Scaldare un cucchiaio d’olio in una casseruola e far imbiondire lo scalogno, poi aggiungere i pelati (ho adoperato i pelati di mia madre, scottati e privati della pelle), lo zucchero, l’aceto, il peperoncino e il sale infine il concentrato. Mescolare bene e far cuocere per 15/20 minuti circa fino a che i pelati non si saranno sfatti. Spegnere il fuoco e frullarli con il mixer a immersione, poi filtrare il tutto con il colino. Il ketchup è pronto per accogliere le vostre patatine. Con queste dosi ho realizzato il ketchup che si vede nelle foto.

venerdì 7 settembre 2012

Confettura di cipolle rosse


Confettura di cipolle rosse

Marmellata o confettura? This is the problem….. Non è passato molto tempo da quando credevo, nella mia beata ignoranza, che la marmellata fosse quella con i pezzettoni e la confettura quella liscia, spiegazione peraltro che mi ero data da sola e, con questa convinzione sono andata avanti fino a quando ho letto che, tecnicamente, marmellata è quella di agrumi e confettura tutto il resto….perciò oggi presento la confettura di cipolle rosse …anche se a me piacerebbe di più chiamarla marmellata!

   


Come ogni anno in questo periodo mi prende quella che io chiamo la “sindrome della formica” e cioè un’insensata (o sensata, dipende) voglia di racchiudere la verdura e la frutta dell’estate nei barattoli. Forse è un modo per esorcizzare il freddo e il grigio dell’inverno, chiudendo nei vasetti il sole, oppure, molto più praticamente, è la necessità di risolvere un antipasto con invitati dell’ultimo minuto o un contorno, quando il tempo è poco.

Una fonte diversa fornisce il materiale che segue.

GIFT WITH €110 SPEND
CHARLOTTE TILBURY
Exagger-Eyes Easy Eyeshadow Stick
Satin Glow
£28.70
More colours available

Sta di fatto che ogni anno preparo i peperoncini piccanti ripieni, le melanzane sott’olio, le confetture di frutta e quest’anno anche quella di cipolle rosse dolci, ottima, insieme al miele, per accompagnare i formaggi. Mi è costata tante lacrime ma il risultato è ottimo.


Ho trovato moltissime ricette ma alla fine ho optato per una mia versione molto semplice, senza l’aggiunta di sapori particolari.

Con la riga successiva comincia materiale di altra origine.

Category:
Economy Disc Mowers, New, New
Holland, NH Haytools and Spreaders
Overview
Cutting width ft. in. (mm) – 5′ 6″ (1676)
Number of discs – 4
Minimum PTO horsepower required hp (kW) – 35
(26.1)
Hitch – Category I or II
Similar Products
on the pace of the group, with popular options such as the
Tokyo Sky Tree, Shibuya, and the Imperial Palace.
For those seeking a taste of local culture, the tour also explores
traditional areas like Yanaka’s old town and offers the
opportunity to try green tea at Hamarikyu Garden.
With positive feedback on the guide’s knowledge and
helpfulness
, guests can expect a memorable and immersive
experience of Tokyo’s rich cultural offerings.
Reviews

Cipolle rosse di Tropea (io le usate fresche) 1Kg
Zucchero 400 gr
Aceto di mele mezzo bicchiere
Vino rosso un bicchiere
Alloro due foglie

Tagliare le cipolle a fettine sottili e lasciarle macerare con l’alloro e lo zucchero per almeno 4 ore. Aggiungere il vino e l’aceto e lasciar bollire per 40-45 min. fino a che il composto si addensa. Togliere l’alloro e invasare ancora calda nei barattoli, precedentemente sterilizzati. Chiudere con il tappo e far raffreddare a testa in giù.  Una volta freddi, mettere i barattoli a sterilizzare in acqua bollente per eliminare l’aria all’interno.

Consiglio di utilizzare vasetti piccoli perché una volta aperti, la confettura non ha una lunga conservazione.